• Problem requirements
In each of the items below, change every occurrence of "Código postal" to "C.P." and leave all other text unchanged. Omit the pictures from the output.
^^^^
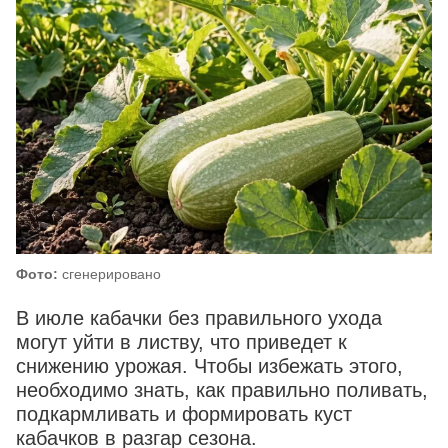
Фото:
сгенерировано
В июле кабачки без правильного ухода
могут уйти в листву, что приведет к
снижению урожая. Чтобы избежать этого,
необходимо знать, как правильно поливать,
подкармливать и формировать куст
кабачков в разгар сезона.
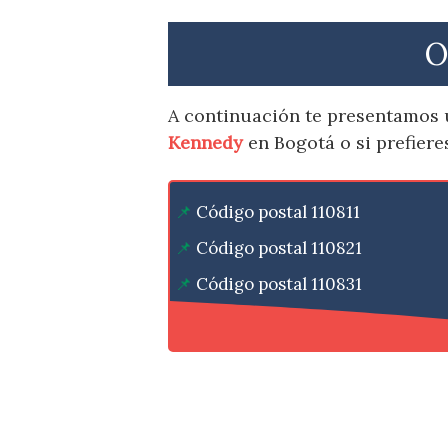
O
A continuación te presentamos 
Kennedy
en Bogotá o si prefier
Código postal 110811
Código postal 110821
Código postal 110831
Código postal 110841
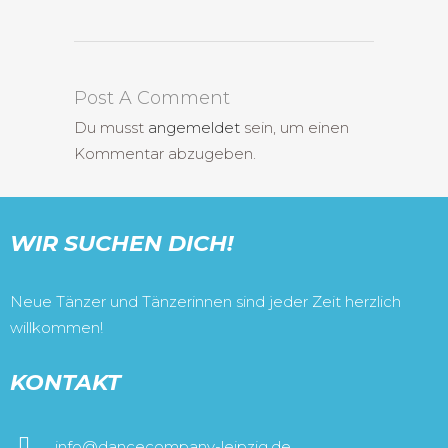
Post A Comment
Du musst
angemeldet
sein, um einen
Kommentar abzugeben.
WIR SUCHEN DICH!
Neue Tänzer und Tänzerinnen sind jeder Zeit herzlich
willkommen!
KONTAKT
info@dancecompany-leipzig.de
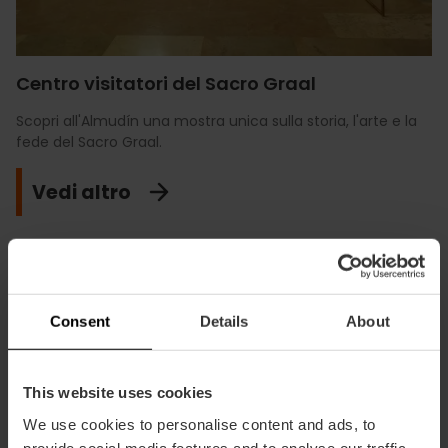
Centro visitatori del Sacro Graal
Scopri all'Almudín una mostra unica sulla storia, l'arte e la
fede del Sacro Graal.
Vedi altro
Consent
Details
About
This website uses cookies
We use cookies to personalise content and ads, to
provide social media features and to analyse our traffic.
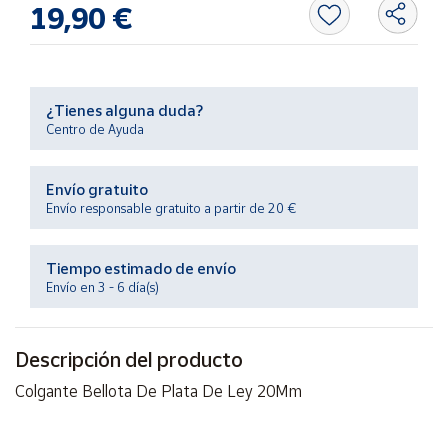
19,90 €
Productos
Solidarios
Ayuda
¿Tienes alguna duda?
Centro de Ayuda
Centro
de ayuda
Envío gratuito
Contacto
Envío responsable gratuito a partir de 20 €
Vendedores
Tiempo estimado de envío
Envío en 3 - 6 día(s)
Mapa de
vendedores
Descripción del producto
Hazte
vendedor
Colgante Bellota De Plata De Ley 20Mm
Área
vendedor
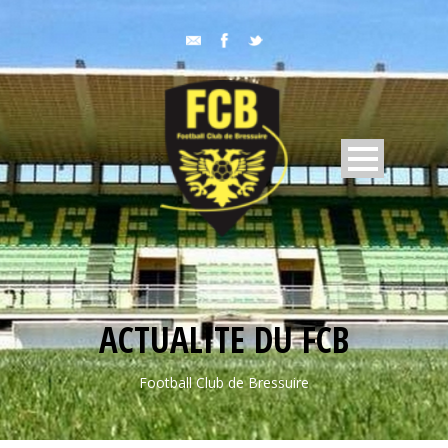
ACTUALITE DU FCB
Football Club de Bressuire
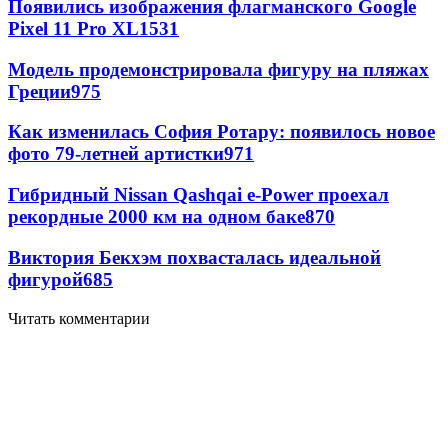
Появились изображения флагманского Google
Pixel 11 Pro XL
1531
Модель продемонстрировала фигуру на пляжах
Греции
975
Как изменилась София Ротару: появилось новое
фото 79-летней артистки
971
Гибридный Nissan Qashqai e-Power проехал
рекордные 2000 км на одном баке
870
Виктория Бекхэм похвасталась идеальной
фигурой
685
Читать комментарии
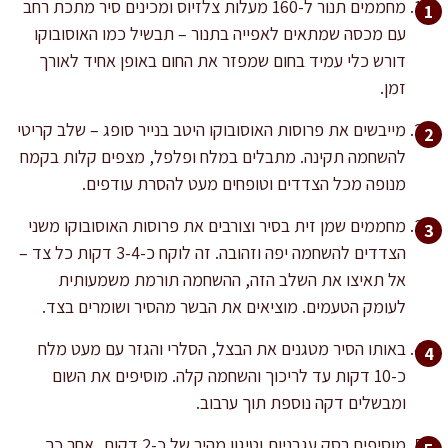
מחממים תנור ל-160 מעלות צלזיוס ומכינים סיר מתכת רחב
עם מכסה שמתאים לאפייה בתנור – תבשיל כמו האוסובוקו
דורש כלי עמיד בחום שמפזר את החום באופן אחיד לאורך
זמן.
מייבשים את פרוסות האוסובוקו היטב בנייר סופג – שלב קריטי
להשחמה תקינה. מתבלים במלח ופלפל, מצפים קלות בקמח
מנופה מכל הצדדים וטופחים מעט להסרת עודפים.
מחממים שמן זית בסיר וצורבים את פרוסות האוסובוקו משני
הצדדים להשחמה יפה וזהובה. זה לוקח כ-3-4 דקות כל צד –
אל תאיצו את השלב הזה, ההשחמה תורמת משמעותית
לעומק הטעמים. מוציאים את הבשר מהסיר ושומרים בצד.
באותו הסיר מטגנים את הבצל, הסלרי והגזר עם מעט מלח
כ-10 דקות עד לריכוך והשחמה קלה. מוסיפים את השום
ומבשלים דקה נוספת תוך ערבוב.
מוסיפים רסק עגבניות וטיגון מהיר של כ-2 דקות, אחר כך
^^^^
• Exercise answer
Фото:
сгенерировано
В июле кабачки без правильного ухода
могут уйти в листву, что приведет к
снижению урожая. Чтобы избежать этого,
необходимо знать, как правильно поливать,
подкармливать и формировать куст
кабачков в разгар сезона.
O
A continuación te presentamos 
Kennedy
en Bogotá o si prefier
C.P. 110811
C.P. 110821
C.P. 110831
C.P. 110841
Post A Comment
Du musst
angemeldet
sein, um einen
Kommentar abzugeben.
WIR SUCHEN DICH!
Neue Tänzer und Tänzerinnen sind jeder Zeit herzlich
willkommen!
KONTAKT
info@dancecompany-leipzig.de
Centro visitatori del Sacro Graal
Scopri all'Almudín una mostra unica sulla storia, l'arte e la
fede del Sacro Graal.
Vedi altro
Consent
Details
About
This website uses cookies
We use cookies to personalise content and ads, to
provide social media features and to analyse our traffic.
19,90 €
Productos
Solidarios
Ayuda
¿Tienes alguna duda?
Centro de Ayuda
Centro
de ayuda
Envío gratuito
Contacto
Envío responsable gratuito a partir de 20 €
Vendedores
Tiempo estimado de envío
Envío en 3 - 6 día(s)
Mapa de
vendedores
Descripción del producto
Hazte
vendedor
Colgante Bellota De Plata De Ley 20Mm
Área
vendedor
ACTUALITE DU FCB
Football Club de Bressuire
Появились изображения флагманского Google
Pixel 11 Pro XL
1531
Модель продемонстрировала фигуру на пляжах
Греции
975
Как изменилась София Ротару: появилось новое
фото 79-летней артистки
971
Гибридный Nissan Qashqai e-Power проехал
рекордные 2000 км на одном баке
870
Виктория Бекхэм похвасталась идеальной
фигурой
685
Читать комментарии
מחממים תנור ל-160 מעלות צלזיוס ומכינים סיר מתכת רחב
עם מכסה שמתאים לאפייה בתנור – תבשיל כמו האוסובוקו
דורש כלי עמיד בחום שמפזר את החום באופן אחיד לאורך
זמן.
מייבשים את פרוסות האוסובוקו היטב בנייר סופג – שלב קריטי
להשחמה תקינה. מתבלים במלח ופלפל, מצפים קלות בקמח
מנופה מכל הצדדים וטופחים מעט להסרת עודפים.
מחממים שמן זית בסיר וצורבים את פרוסות האוסובוקו משני
הצדדים להשחמה יפה וזהובה. זה לוקח כ-3-4 דקות כל צד –
אל תאיצו את השלב הזה, ההשחמה תורמת משמעותית
לעומק הטעמים. מוציאים את הבשר מהסיר ושומרים בצד.
באותו הסיר מטגנים את הבצל, הסלרי והגזר עם מעט מלח
כ-10 דקות עד לריכוך והשחמה קלה. מוסיפים את השום
ומבשלים דקה נוספת תוך ערבוב.
מוסיפים רסק עגבניות וטיגון מהיר של כ-2 דקות, אחר כך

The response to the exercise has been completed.